Extracted entries →
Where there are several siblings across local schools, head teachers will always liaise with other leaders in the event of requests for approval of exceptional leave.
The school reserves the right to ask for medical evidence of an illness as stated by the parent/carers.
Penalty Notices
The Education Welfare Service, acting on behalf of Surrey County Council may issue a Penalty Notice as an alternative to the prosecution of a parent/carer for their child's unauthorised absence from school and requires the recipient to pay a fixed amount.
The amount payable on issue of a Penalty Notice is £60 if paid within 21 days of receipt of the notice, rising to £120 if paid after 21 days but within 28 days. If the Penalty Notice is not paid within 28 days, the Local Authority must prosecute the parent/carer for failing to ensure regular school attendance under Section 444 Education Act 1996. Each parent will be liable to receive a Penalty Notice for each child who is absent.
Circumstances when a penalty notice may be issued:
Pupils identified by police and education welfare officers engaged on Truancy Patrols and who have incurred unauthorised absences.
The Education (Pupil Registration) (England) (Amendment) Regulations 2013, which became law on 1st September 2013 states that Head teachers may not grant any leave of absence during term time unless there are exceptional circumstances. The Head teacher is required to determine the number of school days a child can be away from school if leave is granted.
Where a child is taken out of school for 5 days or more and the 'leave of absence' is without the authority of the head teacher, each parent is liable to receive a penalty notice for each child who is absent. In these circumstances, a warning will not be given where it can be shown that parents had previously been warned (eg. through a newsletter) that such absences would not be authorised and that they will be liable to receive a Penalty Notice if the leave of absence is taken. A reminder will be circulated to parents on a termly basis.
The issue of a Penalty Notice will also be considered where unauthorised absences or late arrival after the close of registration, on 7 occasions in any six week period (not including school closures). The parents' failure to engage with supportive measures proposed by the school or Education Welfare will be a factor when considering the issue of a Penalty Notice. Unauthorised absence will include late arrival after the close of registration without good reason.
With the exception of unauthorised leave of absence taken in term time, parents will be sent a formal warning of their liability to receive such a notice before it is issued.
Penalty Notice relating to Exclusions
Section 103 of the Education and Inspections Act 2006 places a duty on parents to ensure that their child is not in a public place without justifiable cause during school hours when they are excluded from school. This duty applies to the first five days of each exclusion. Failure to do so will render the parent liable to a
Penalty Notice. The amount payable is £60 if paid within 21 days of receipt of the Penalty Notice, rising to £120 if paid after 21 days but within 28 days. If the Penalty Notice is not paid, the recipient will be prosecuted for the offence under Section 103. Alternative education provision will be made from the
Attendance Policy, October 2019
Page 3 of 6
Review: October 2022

What this task involves → Pull out all lines of the data with the string "October".

Response to this exercise →
Attendance Policy, October 2019
Review: October 2022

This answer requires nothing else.